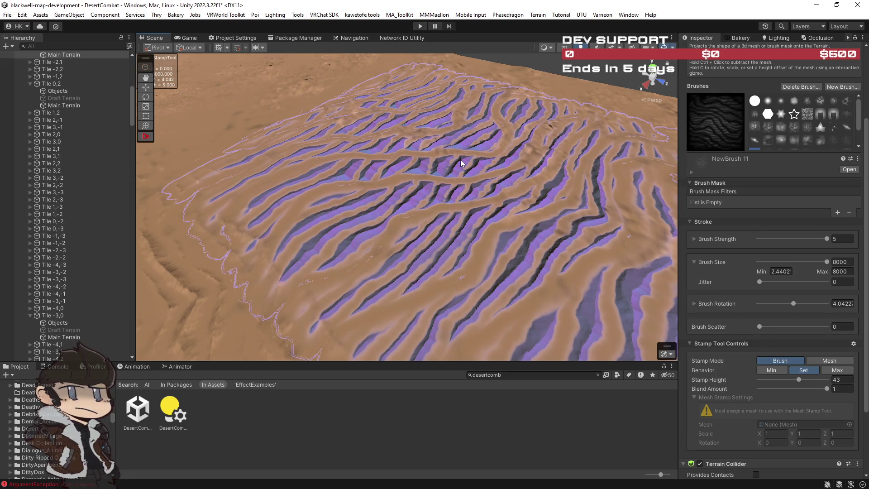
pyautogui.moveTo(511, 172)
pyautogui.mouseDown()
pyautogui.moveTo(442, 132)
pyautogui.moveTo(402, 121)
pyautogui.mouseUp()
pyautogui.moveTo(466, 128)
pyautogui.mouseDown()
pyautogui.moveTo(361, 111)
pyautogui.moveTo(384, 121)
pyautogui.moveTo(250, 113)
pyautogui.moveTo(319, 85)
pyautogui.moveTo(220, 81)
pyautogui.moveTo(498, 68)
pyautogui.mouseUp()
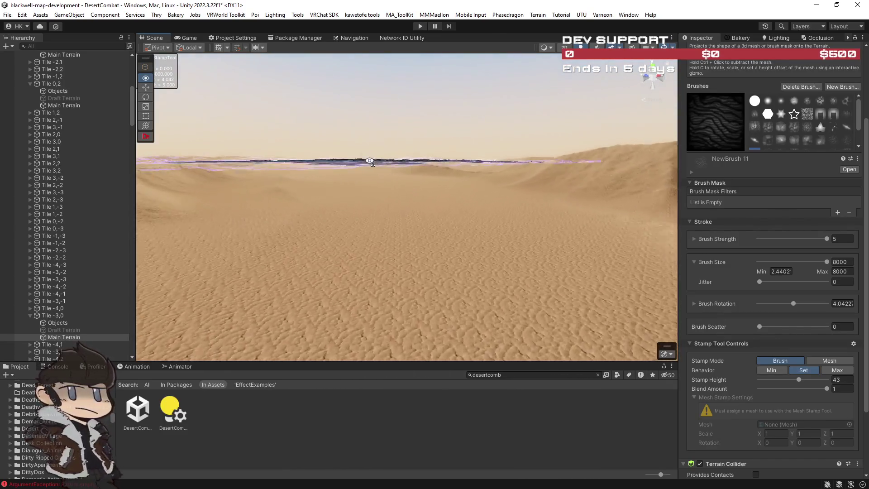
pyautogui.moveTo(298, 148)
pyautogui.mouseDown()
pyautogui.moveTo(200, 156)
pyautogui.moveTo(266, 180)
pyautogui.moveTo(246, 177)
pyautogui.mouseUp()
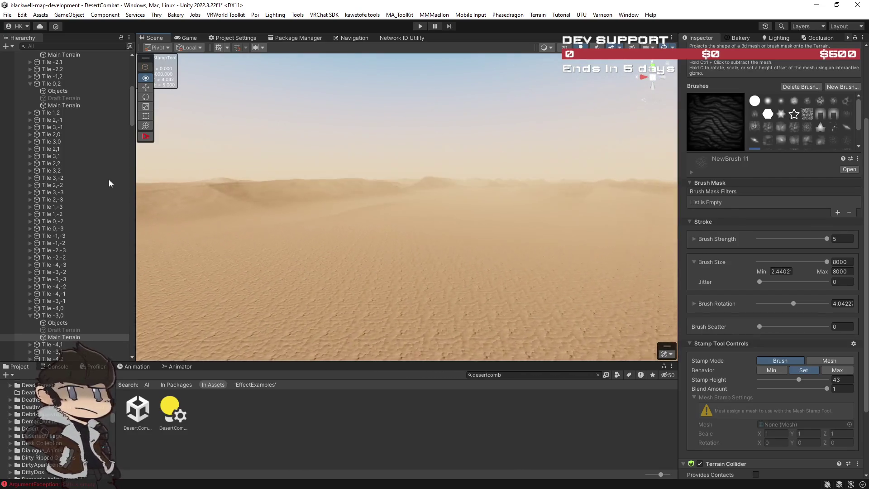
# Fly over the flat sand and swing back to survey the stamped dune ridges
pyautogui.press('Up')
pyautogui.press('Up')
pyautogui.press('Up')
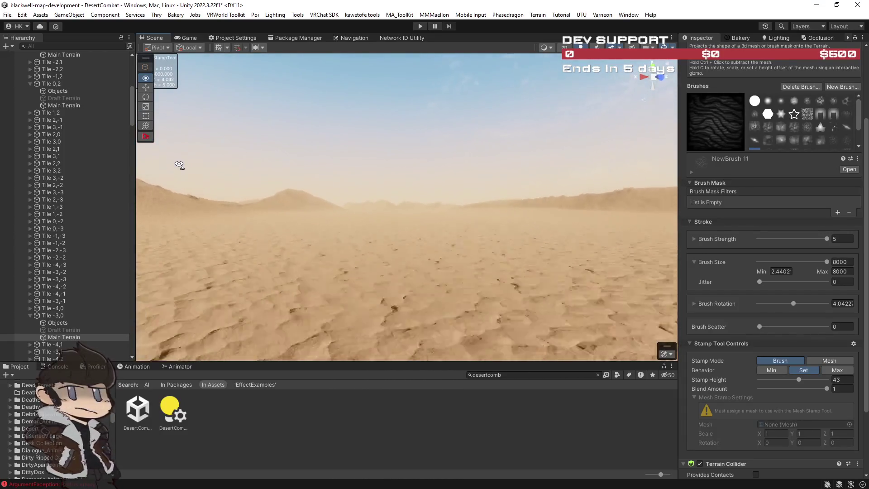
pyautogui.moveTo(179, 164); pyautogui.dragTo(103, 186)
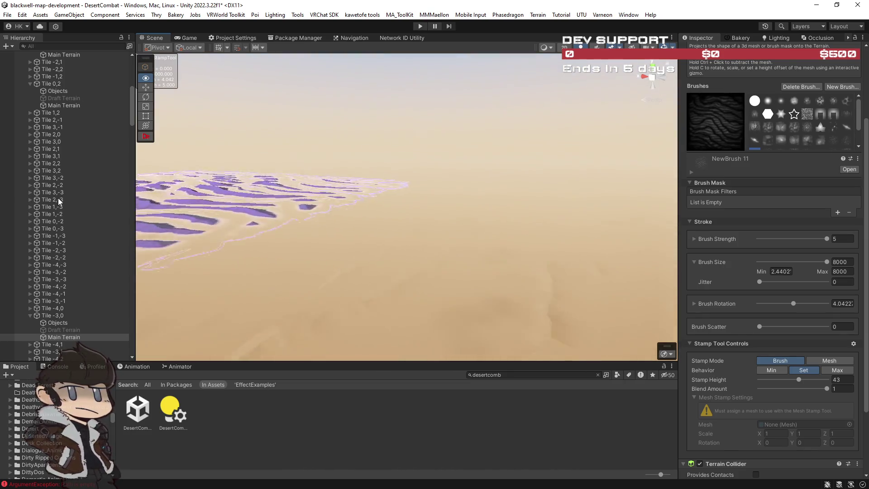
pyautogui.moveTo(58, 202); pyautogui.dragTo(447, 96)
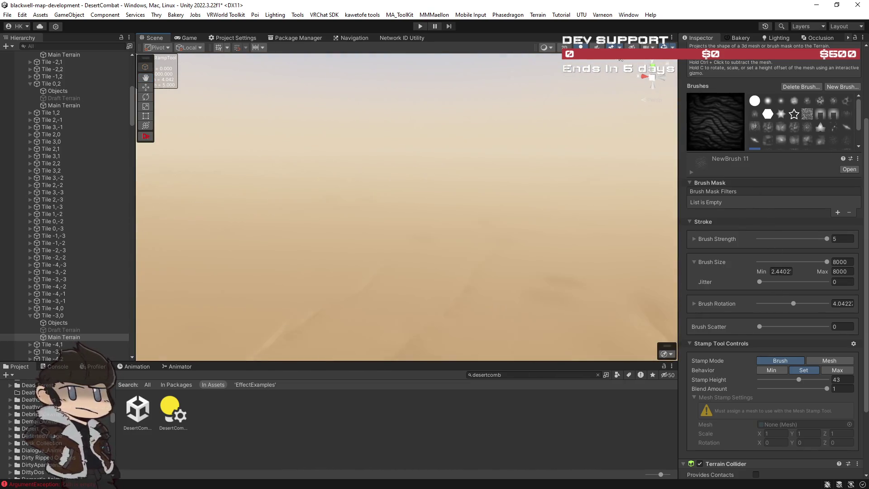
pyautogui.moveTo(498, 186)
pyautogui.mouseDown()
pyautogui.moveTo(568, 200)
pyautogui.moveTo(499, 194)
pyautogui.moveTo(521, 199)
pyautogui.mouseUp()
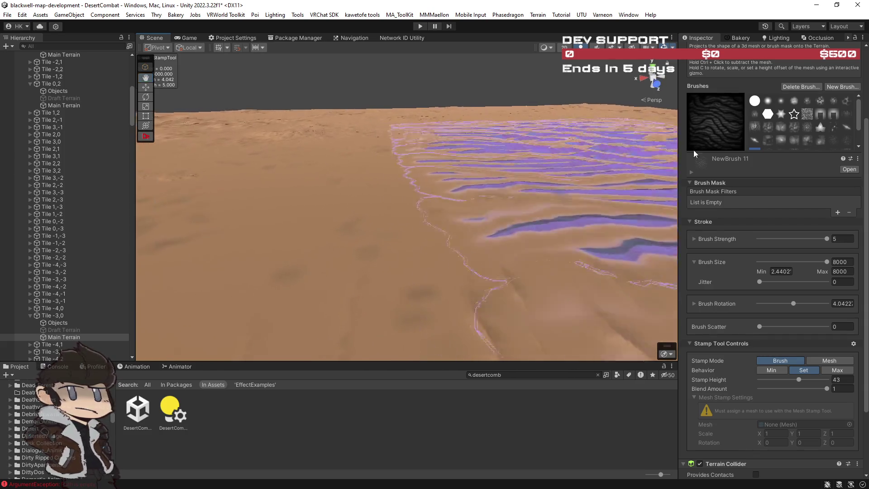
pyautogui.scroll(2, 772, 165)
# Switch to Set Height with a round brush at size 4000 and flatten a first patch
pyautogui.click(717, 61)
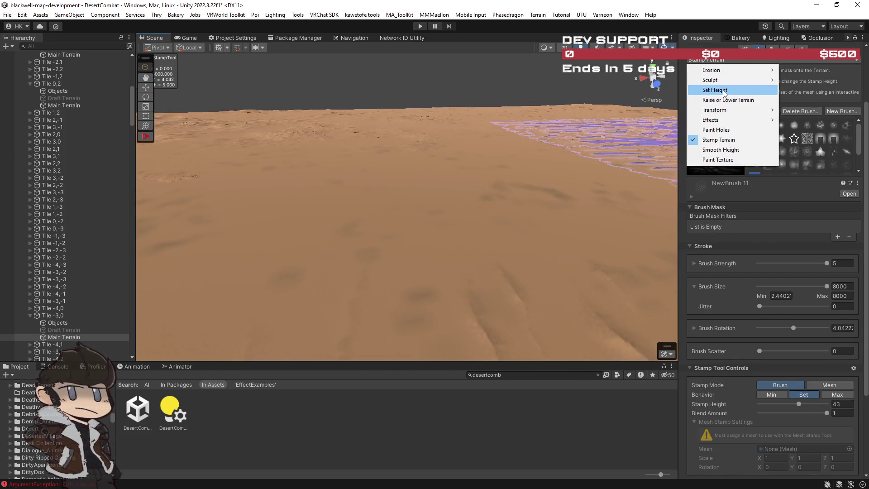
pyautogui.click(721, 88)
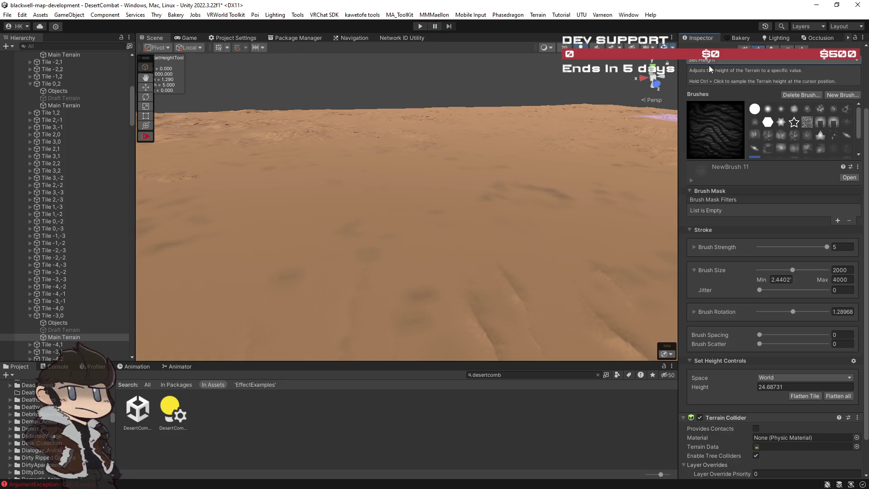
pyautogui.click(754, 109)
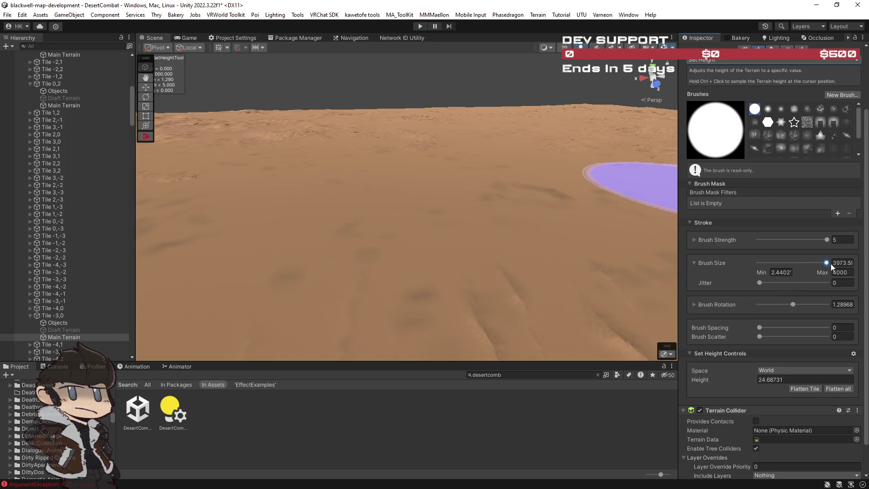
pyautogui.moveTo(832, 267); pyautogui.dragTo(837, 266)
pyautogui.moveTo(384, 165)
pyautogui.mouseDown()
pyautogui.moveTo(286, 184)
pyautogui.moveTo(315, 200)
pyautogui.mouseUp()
..........
What you return should match the material line for line, with the images removed.

Solution for this task
pyautogui.moveTo(511, 172)
pyautogui.mouseDown()
pyautogui.moveTo(442, 132)
pyautogui.moveTo(402, 121)
pyautogui.mouseUp()
pyautogui.moveTo(466, 128)
pyautogui.mouseDown()
pyautogui.moveTo(361, 111)
pyautogui.moveTo(384, 121)
pyautogui.moveTo(250, 113)
pyautogui.moveTo(319, 85)
pyautogui.moveTo(220, 81)
pyautogui.moveTo(498, 68)
pyautogui.mouseUp()
pyautogui.moveTo(298, 148)
pyautogui.mouseDown()
pyautogui.moveTo(200, 156)
pyautogui.moveTo(266, 180)
pyautogui.moveTo(246, 177)
pyautogui.mouseUp()
# Fly over the flat sand and swing back to survey the stamped dune ridges
pyautogui.press('Up')
pyautogui.press('Up')
pyautogui.press('Up')
pyautogui.moveTo(179, 164); pyautogui.dragTo(103, 186)
pyautogui.moveTo(58, 202); pyautogui.dragTo(447, 96)
pyautogui.moveTo(498, 186)
pyautogui.mouseDown()
pyautogui.moveTo(568, 200)
pyautogui.moveTo(499, 194)
pyautogui.moveTo(521, 199)
pyautogui.mouseUp()
pyautogui.scroll(2, 772, 165)
# Switch to Set Height with a round brush at size 4000 and flatten a first patch
pyautogui.click(717, 61)
pyautogui.click(721, 88)
pyautogui.click(754, 109)
pyautogui.moveTo(832, 267); pyautogui.dragTo(837, 266)
pyautogui.moveTo(384, 165)
pyautogui.mouseDown()
pyautogui.moveTo(286, 184)
pyautogui.moveTo(315, 200)
pyautogui.mouseUp()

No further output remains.